GROTON -- In their first comments on a draft prepared by the Wetlands Bylaw Review Committee, town officials were critical of what they term confusing language and vague definitions.

The draft report detailing changes made necessary by efforts of Groton Electric Light Department's application for a new headquarters complex on Station Avenue,

"We got the fact that this is an imperfect thing," admitted committee member Robert Pine, who reviewed the draft before selectmen at their meeting Monday.

Pine was responding to observations made by selectmen that wording in the key amending language regarding exemptions was too confusing. In other places, words such as "intermittent streams" and "structures" were not sufficiently specific, they said.

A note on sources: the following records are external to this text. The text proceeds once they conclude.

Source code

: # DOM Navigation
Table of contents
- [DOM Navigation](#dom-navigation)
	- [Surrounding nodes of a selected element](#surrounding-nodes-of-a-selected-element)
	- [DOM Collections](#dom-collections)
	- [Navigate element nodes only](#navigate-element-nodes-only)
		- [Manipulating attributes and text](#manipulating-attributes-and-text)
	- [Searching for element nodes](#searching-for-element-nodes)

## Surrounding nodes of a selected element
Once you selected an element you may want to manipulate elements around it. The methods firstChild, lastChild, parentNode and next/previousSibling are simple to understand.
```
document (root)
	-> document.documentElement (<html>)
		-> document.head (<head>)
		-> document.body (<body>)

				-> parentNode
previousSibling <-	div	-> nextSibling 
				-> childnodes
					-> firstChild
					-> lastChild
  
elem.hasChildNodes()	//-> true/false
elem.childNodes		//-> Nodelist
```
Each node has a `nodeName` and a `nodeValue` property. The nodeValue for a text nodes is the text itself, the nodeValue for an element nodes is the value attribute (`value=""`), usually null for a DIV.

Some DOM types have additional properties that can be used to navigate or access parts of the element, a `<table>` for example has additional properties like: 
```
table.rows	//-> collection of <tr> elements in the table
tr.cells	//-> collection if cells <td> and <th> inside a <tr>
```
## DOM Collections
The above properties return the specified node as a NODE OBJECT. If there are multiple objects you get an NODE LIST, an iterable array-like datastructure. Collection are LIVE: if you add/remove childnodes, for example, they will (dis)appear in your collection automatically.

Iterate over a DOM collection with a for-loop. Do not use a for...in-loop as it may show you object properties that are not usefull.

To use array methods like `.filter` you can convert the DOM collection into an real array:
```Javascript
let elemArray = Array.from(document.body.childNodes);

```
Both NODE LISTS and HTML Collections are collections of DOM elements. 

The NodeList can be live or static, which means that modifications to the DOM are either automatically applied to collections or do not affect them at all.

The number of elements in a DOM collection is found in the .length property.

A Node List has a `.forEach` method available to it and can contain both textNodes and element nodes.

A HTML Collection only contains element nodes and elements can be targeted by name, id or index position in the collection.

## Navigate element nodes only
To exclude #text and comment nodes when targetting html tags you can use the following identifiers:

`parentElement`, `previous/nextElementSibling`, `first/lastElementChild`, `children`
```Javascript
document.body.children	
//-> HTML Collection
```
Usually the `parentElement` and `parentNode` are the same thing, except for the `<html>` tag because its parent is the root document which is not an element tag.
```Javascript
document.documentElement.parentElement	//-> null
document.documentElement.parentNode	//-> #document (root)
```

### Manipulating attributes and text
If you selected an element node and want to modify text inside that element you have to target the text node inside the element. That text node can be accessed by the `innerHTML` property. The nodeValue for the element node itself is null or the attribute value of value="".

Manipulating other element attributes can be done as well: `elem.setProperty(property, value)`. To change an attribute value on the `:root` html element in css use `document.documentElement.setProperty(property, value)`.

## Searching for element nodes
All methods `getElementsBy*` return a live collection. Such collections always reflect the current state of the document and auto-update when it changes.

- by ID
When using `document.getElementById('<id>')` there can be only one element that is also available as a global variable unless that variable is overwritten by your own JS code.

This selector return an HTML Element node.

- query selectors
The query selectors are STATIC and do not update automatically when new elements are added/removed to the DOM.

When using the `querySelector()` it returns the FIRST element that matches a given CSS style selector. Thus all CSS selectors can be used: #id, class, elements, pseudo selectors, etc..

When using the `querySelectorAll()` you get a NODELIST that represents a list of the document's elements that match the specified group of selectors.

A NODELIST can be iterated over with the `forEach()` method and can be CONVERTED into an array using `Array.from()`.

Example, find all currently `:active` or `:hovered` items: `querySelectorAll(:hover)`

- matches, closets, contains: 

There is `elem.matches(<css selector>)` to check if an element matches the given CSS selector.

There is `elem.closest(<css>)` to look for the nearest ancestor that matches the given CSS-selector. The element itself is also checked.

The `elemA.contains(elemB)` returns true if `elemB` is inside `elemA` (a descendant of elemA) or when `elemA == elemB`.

"Could beaver dams be considered structures?" board member Joshua Degen asked, half seriously.

"We are making the wording of this bylaw less restrictive," responded Pine.

"It doesn't sound that way to me," replied Degen.

The Wetlands Bylaw Review Committee was created earlier in the year following concerns raised during a protracted review process concerning approval of GELD's plan to build a new highway office and garage complex.

GELD's first application was turned down by the Conservation Commission, which refused to bend on the issue of a partial intrusion by the proposed building into a 100-foot buffer zone surrounding nearby wetlands.

Although after reapplying, GELD's plan was approved, the regulations by which the ConsCom conducted its review were criticized as being too stringent and the review committee was established to see if anything could be done to make the process easier.

"I think this was a really good process," said Pine of the committee's work in drafting changes to the by-law. "This is the way a bylaw should be reviewed. No agendas got in the way of anything."

With the committee having drawn up a draft of recommended changes to the bylaw, members embarked on a round of visits with the town's land-use boards, first visiting the selectmen.

The major change in the bylaw, Pine told selectmen, was in the exemptions portions where wording was amended to grant landowners more freedom to work within the 100-foot buffer zone.

But on closer examination by selectmen, it appeared the suggested language was not only vague but contradictory. It seemed to give more freedom with one hand while upholding stringent protections for the buffer zone on the other.

Other concerns raised by selectmen included definitions such as that for intermittent streams and the accuracy of maps cited for use and identification of streams.

With more work said to be needed, committee members intended to complete their round of visitations for more input before returning to the drawing table. Later in the fall, a public hearing on a subsequent draft will be held ahead of submitting the final recommended changes to town meeting for approval.